▸ **PROVIDED DATA**:
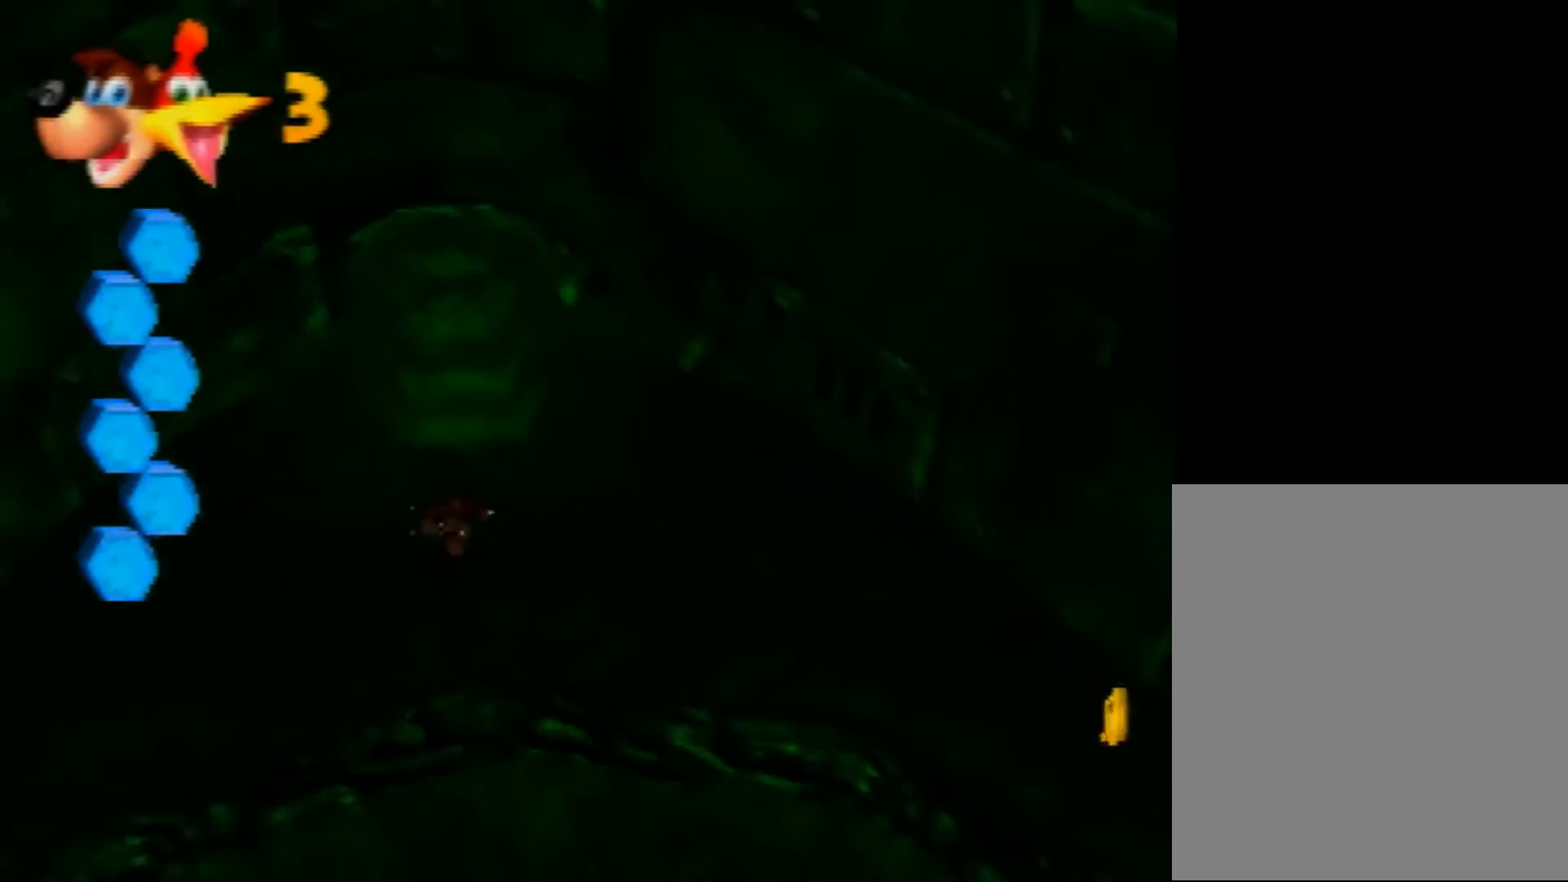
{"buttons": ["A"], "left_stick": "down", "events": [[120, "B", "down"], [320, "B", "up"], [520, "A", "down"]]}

==

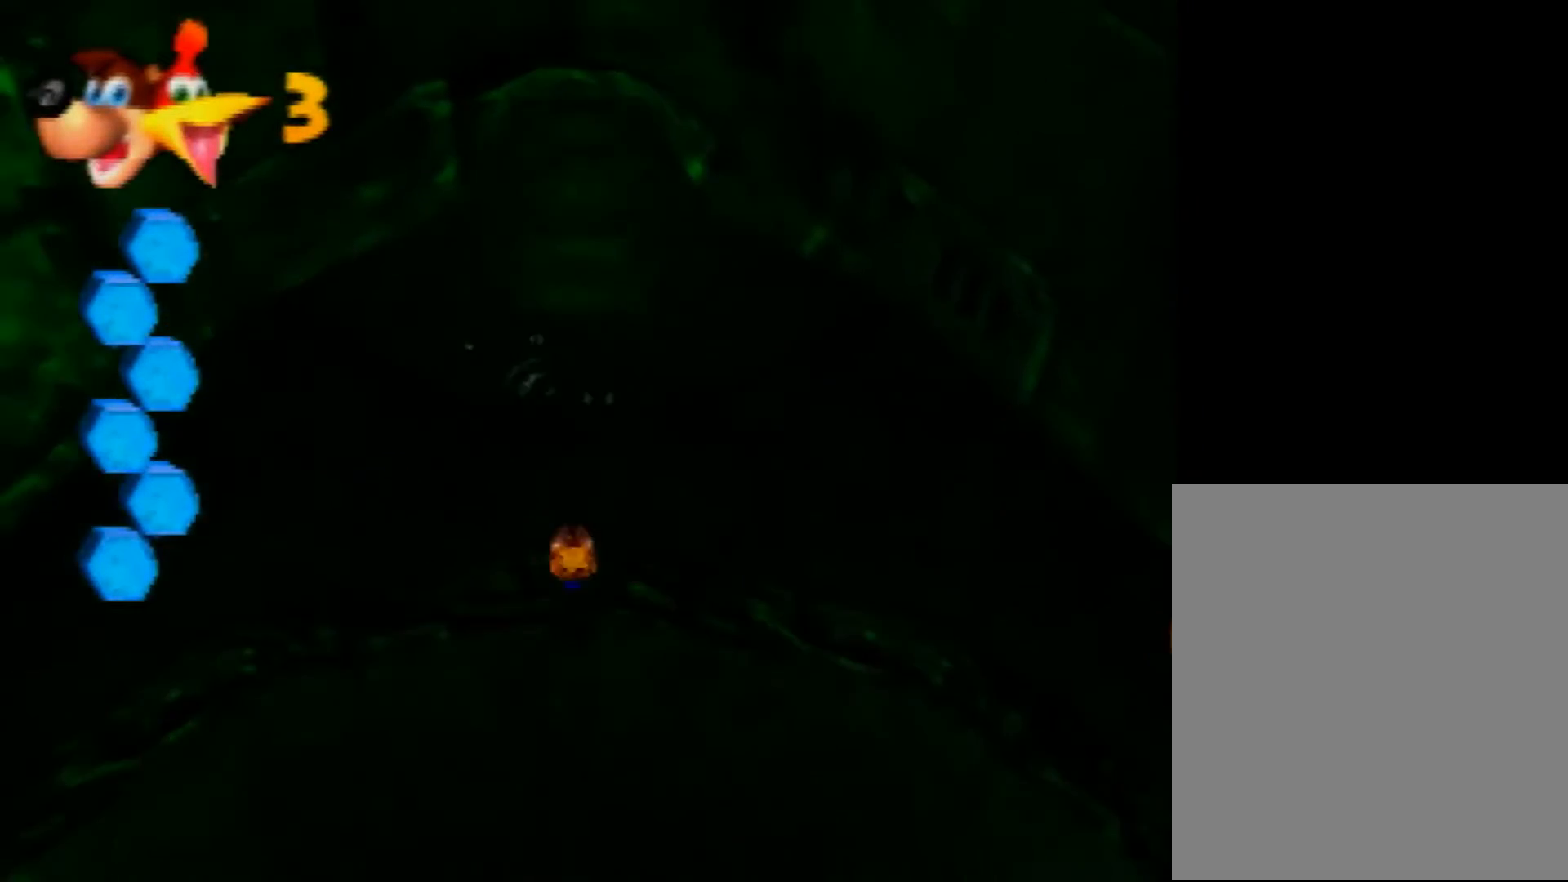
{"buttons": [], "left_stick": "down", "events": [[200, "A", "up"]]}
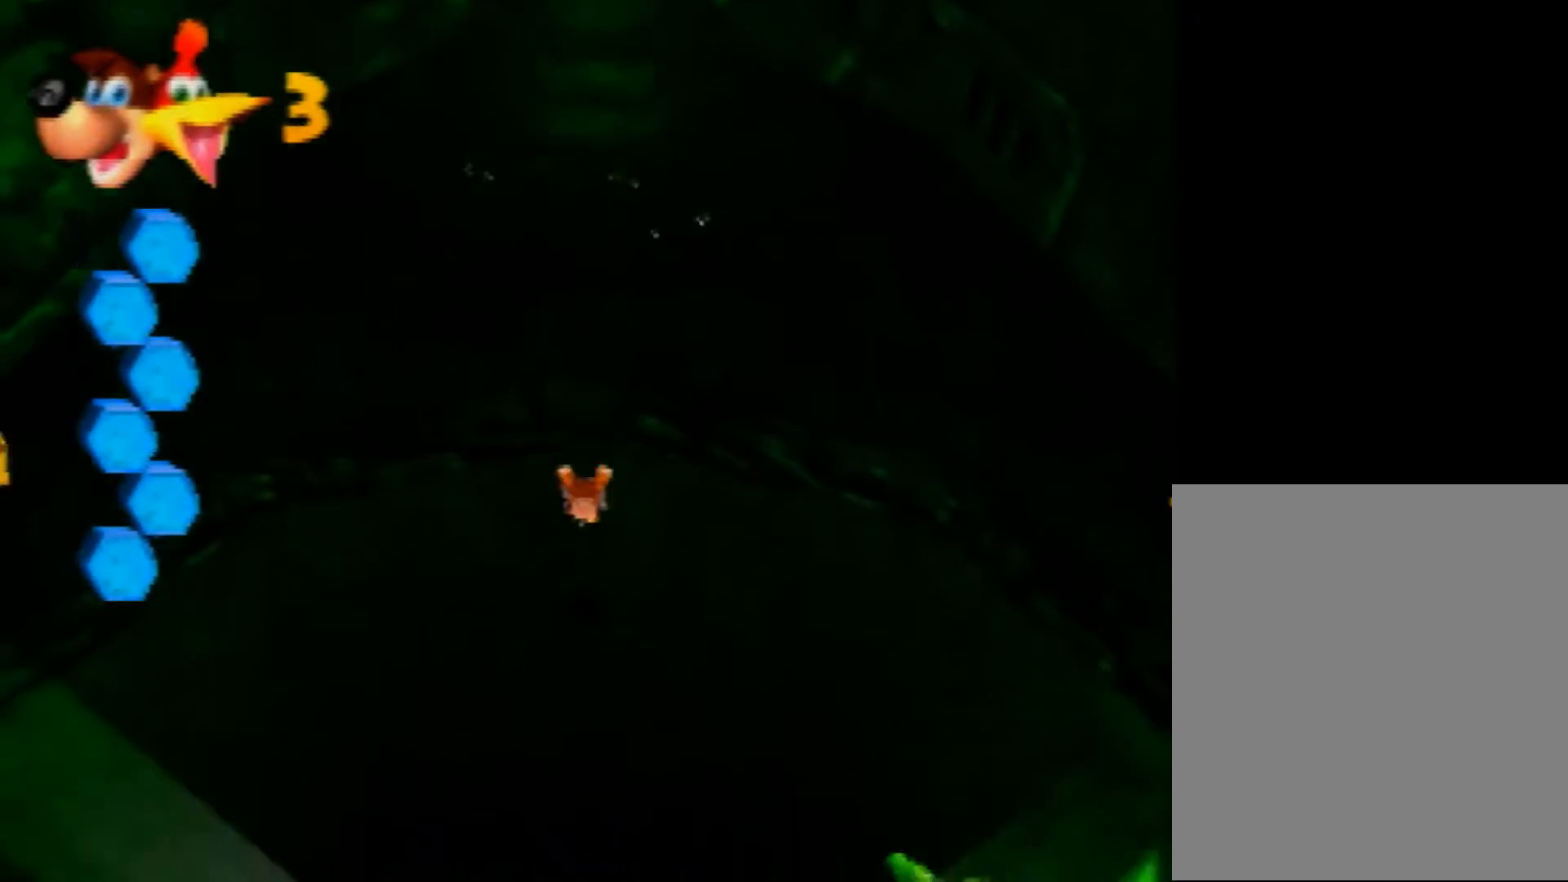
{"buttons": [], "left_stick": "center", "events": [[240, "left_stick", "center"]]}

▸ **WORK TASK**:
Scan the data for the string "down" and copy each line in which it occurs.

▸ **SOLUTION FOR THIS PROBLEM**:
{"buttons": ["A"], "left_stick": "down", "events": [[120, "B", "down"], [320, "B", "up"], [520, "A", "down"]]}
{"buttons": [], "left_stick": "down", "events": [[200, "A", "up"]]}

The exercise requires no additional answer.